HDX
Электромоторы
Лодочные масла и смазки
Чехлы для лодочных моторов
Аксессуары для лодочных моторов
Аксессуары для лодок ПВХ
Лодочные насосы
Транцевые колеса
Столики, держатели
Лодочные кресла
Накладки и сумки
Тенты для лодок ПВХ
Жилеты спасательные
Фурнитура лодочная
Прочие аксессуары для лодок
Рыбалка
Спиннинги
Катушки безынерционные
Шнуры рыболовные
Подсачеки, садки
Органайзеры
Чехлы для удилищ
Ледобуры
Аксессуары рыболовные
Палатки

============================================================

• **YOUR OBJECTIVE**:
Copy out each line of the data in which the word "Чехлы" appears.

• **RESULT FOR THIS TASK**:
Чехлы для лодочных моторов
Чехлы для удилищ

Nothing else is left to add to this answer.